2. Paille mêlée vingt quatre mètres cubes un paillon.
3. Dix mètres cubes de fumier pourris et douze mètres cubes de fumier cru.
4. Une charrette et cinq mauvaises planches estimées cent quatre vingt dix francs.
5. Deux boeufs estimés quatre cent un francs.
6. Une jument grise achetée à Champdeniers quatre cent trente francs.
7. Une paire de juilles achetée sept francs, cinq planches de charrette neuves achetées onze francs, un affecq, un versoir neuf, un arau, deux fers de charrue, un coutre, le tout de service.
8. Un paire de ranches neuves, deux fourches en fer à trois doigts et un curoir d'aiguillée.

Par le preneur
1. Foin mêlé seize mètres cubes.
2. Paille de froment cinquante six mètres cubes.
3. Paille de baillarge vingt quatre mètres cubes.
4. Balles seize mètres cubes.
5. Fumier mêlé vingt mètres cubes.
6. Une bonne corde de charrette.

Toutes les garnitures ci-dessus mentionnées seront prélevées à la fin du bailleur et le preneur chacun pour ce qui le concerne; l'excédent s'il y en a sera par moitié entre eux, le bailleur aura la faculté de garder la moitié revenant au preneur au prix de l'estimation. Quand aux jougs des boeufs, des ferrures des brebis, ils ont été fournis par moitié et seront partagés de cette manière à la fin du bail. Il a été aussi fourni par le preneur : un fer de charrue, une chaîne de labourage, une muette en fer, une paire de ruillers et leur affecq, un versoir, deux attaches en fer les meilleures. Telles sont les conventions des parties qui promettent de les exécuter de bonne foi, et sans y contrevenir à peine de tous dépens, dommages et intérêts.

Fait en double entre les parties à Jouhé, commune de Pioussay le vingt cinq septembre mil huit cent quarante. Signé : Tallonneau.

Notes :
Carte : quart de l'année (3 mois d'été).
Proviner : multiplier, bouturer.
Paillon : paille liée.
Affecq : avant-train de charrue.
Curoir d'aiguillée : pièce métallique servant au nettoyage des charrues.
Muette : pièce métallique en forme de T servant au réglage de la charrue.
Ruiller : peut être des courroies servant a lier l'animal à l'outil (ou des juilles).

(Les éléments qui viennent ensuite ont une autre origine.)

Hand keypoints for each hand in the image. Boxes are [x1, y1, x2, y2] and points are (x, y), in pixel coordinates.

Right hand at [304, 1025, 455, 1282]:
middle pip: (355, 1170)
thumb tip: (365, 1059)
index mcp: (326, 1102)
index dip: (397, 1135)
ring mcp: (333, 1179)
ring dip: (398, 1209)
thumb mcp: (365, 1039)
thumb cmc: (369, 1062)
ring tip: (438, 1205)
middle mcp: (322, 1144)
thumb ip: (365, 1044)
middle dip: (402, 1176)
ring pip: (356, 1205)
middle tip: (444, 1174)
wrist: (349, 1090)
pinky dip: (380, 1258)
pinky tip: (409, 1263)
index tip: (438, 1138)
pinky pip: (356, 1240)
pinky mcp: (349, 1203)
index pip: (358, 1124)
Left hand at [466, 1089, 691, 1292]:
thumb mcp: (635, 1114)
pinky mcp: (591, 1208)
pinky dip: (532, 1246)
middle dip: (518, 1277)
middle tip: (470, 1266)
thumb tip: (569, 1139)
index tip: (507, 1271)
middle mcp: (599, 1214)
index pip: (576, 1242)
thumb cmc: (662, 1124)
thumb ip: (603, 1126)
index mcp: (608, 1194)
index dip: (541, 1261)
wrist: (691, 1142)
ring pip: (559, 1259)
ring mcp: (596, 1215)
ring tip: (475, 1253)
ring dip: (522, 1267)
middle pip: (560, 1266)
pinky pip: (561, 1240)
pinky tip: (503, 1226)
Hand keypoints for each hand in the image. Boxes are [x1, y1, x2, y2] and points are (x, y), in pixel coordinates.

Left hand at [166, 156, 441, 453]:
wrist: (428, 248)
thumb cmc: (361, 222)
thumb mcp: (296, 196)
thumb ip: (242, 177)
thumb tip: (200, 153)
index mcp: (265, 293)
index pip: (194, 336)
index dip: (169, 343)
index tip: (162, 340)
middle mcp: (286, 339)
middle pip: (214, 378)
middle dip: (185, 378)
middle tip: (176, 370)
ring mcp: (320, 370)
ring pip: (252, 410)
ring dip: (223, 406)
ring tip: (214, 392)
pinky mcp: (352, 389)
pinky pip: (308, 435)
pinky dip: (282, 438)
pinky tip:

Bail à moitie ou à titre de colonage partiaire
En 1866, le colonat est un bail à ferme dont le prix, au lieu d’être fixé en argent, consiste dans une portion des fruits du fonds affermé. Il diffère du bail à ferme dont le prix consiste en argent. La loi du 18 juillet 1889 définit explicitement le métayage et vient remplir un vide juridique, une lacune du droit civil. Cependant, elle possède un caractère très général, peu soucieux de la complexité des us existants, laissant aux usages locaux le soin de compléter ou d’infléchir ce cadre général en fonction de chaque contexte.
« Le bail à colonat paritaire ou métayage est le contrat par lequel le possesseur d'un bien rural le remet pour un certain temps à un preneur qui s'engage à le cultiver, sous la condition d'en partager les produits avec le bailleur. »

La fin du métayage
Le statut du fermage promulgué le 17 octobre 1945 précise que tout bail à colonat partiaire doit être converti en bail à fermage si le propriétaire ou le colon en fait la demande. La loi n° 46-682 sur le statut du fermage et du métayage est adoptée le 31 mars 1946 finalement votée le 14 avril 1946 à l'unanimité des députés composant l'Assemblée nationale constituante.